Directions for this task:
In the records, find every line with the word "Right" and copy it out.

Data for this task:
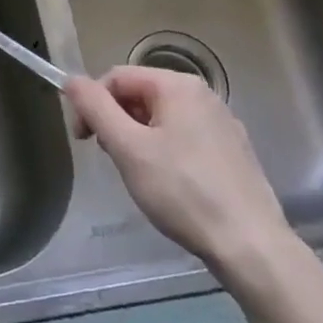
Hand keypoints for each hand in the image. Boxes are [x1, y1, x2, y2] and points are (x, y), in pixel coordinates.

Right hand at [68, 66, 300, 294]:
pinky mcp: (232, 150)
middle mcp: (203, 94)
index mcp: (178, 86)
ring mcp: (222, 122)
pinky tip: (169, 184)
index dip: (91, 103)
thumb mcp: (128, 148)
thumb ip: (95, 108)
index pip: (116, 77)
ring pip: (162, 117)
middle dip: (116, 121)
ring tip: (139, 174)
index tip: (83, 140)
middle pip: (140, 94)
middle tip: (111, 158)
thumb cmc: (182, 192)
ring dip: (138, 137)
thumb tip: (71, 80)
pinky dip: (164, 151)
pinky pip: (185, 136)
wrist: (250, 244)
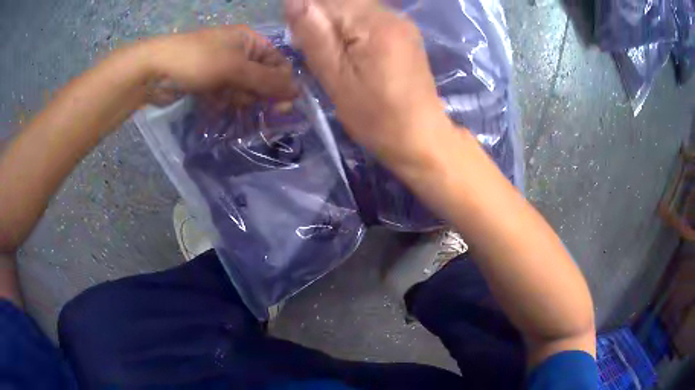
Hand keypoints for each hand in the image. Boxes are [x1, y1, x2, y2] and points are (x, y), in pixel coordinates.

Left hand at [143, 26, 297, 105]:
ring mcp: (223, 68)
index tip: (281, 107)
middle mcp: (239, 52)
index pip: (278, 63)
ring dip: (238, 100)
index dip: (282, 83)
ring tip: (223, 101)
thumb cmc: (197, 61)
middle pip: (262, 78)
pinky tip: (214, 105)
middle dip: (256, 94)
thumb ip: (267, 81)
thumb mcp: (235, 68)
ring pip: (244, 90)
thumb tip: (298, 93)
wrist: (153, 71)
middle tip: (245, 103)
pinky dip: (223, 103)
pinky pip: (226, 96)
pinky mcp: (209, 83)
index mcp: (250, 40)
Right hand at [284, 0, 451, 165]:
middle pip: (343, 1)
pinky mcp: (405, 34)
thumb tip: (294, 1)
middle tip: (315, 51)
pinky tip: (350, 54)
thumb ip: (314, 36)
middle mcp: (391, 15)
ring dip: (335, 26)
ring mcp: (401, 23)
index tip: (300, 40)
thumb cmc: (376, 117)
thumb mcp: (336, 79)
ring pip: (354, 9)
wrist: (421, 137)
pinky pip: (369, 20)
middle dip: (321, 20)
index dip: (307, 14)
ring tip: (332, 55)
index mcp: (373, 24)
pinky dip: (351, 30)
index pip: (328, 0)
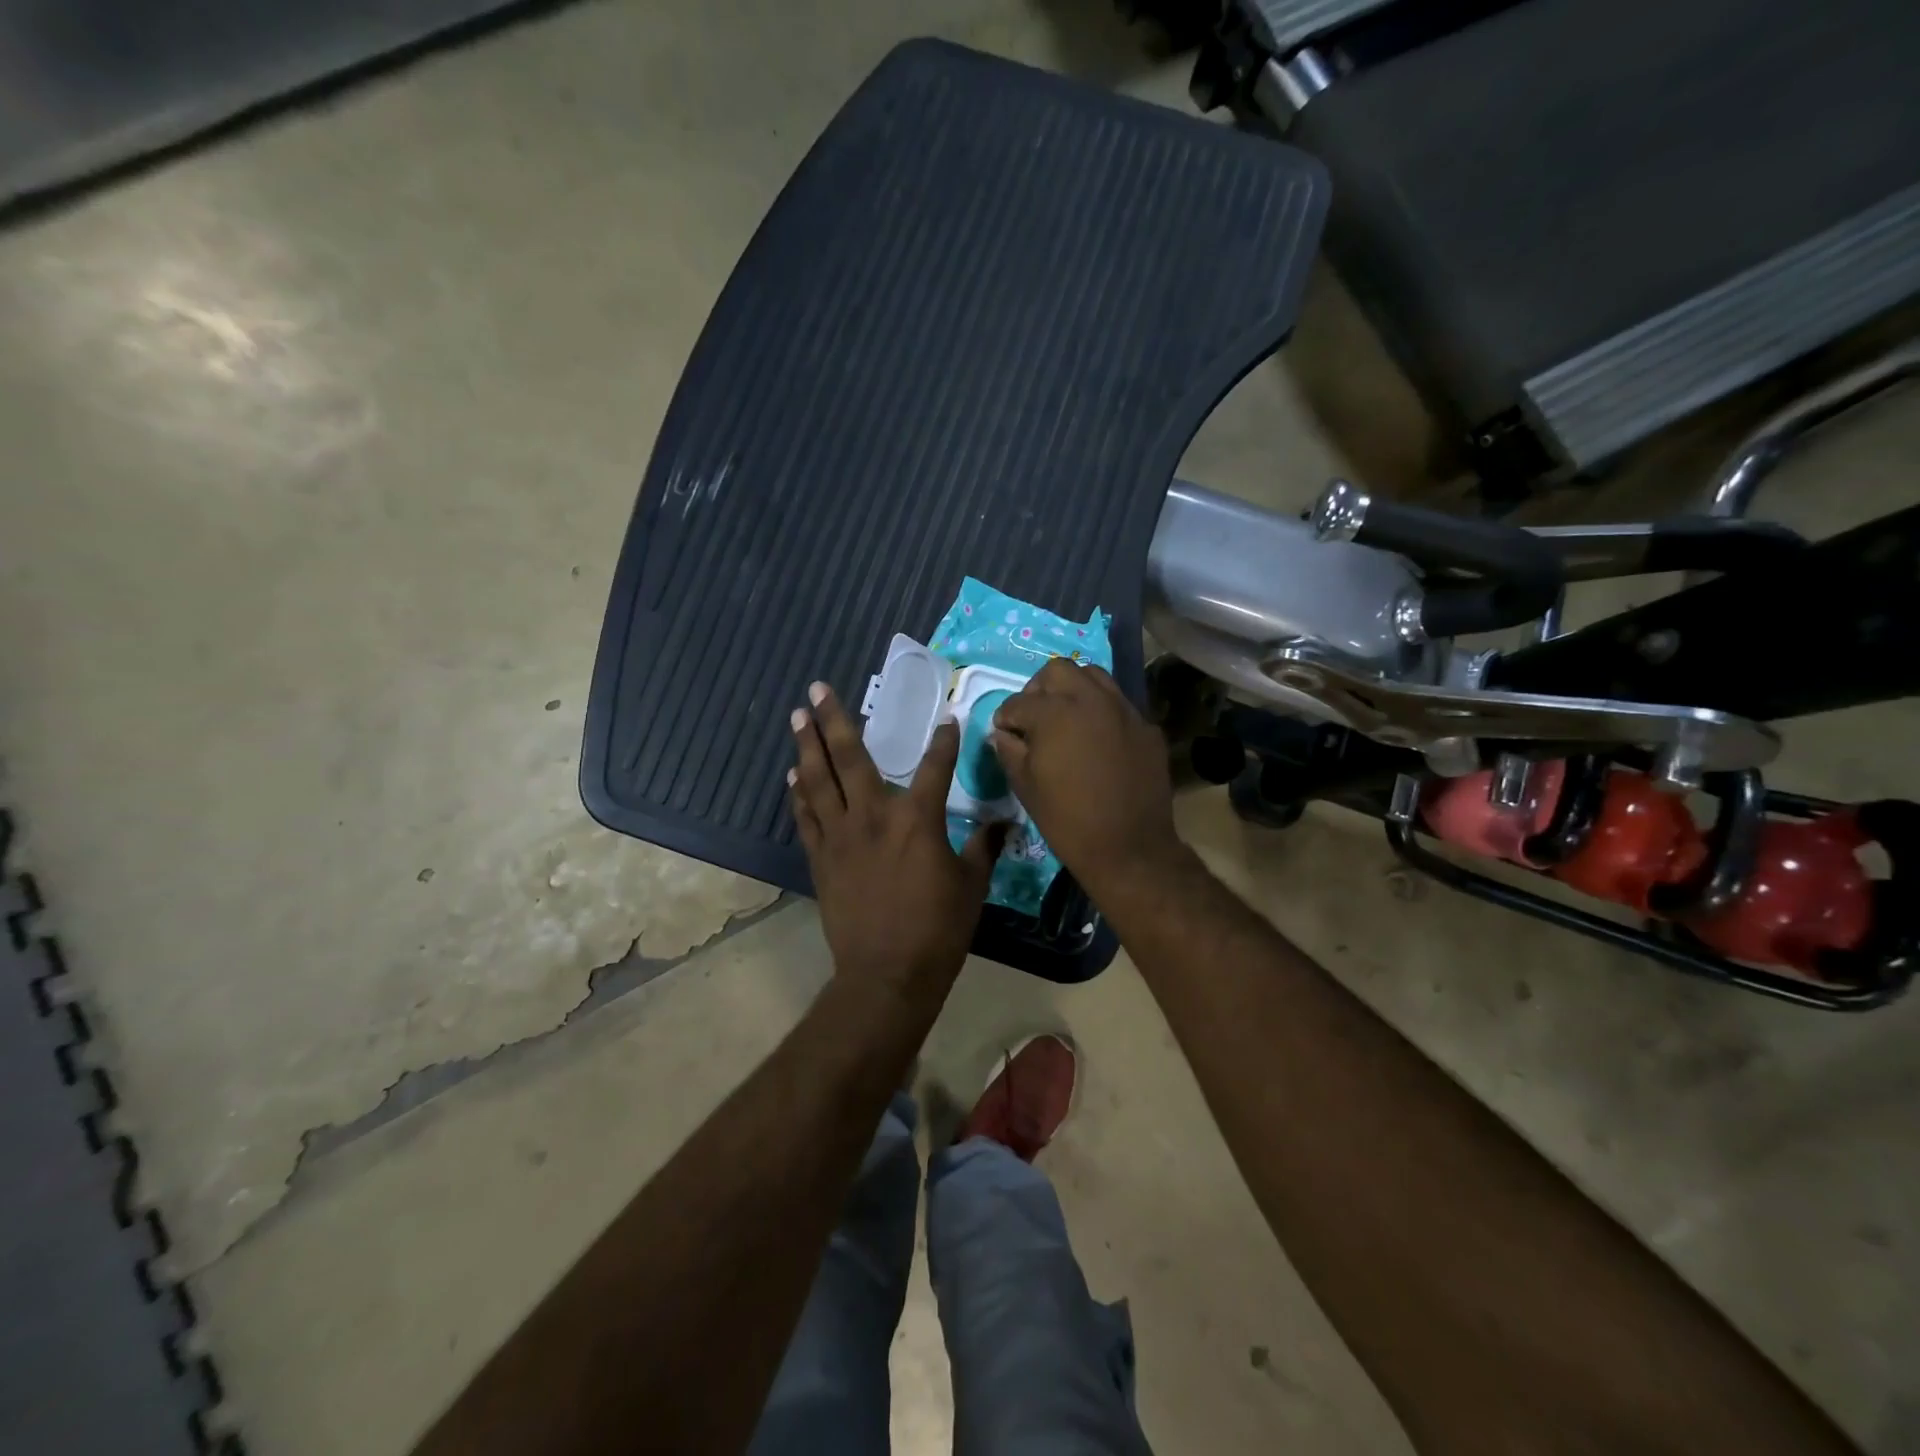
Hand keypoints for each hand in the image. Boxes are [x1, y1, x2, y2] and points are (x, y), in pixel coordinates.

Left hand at [789, 682, 1003, 1004]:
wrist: (888, 974)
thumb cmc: (938, 929)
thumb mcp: (972, 885)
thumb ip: (984, 847)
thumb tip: (1002, 823)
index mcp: (917, 819)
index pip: (935, 765)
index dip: (944, 740)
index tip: (948, 719)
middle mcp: (874, 815)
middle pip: (850, 757)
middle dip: (834, 719)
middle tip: (819, 688)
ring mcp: (841, 836)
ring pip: (818, 779)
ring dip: (807, 745)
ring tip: (798, 716)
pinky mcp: (821, 858)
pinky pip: (806, 816)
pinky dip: (799, 794)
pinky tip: (794, 775)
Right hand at [991, 661, 1181, 898]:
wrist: (1129, 847)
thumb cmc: (1067, 819)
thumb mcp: (1025, 786)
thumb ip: (1009, 750)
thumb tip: (1003, 733)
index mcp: (1053, 713)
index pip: (1018, 702)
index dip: (1006, 718)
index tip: (1005, 733)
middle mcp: (1090, 699)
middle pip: (1057, 671)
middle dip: (1039, 690)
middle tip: (1035, 717)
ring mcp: (1123, 709)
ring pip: (1093, 676)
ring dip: (1074, 690)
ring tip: (1067, 718)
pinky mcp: (1146, 726)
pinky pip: (1118, 704)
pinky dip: (1102, 711)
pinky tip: (1098, 738)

Solution to this exercise:
Right hand at [68, 66, 300, 294]:
Right hand at [284, 0, 451, 165]:
Right hand at [991, 661, 1181, 898]:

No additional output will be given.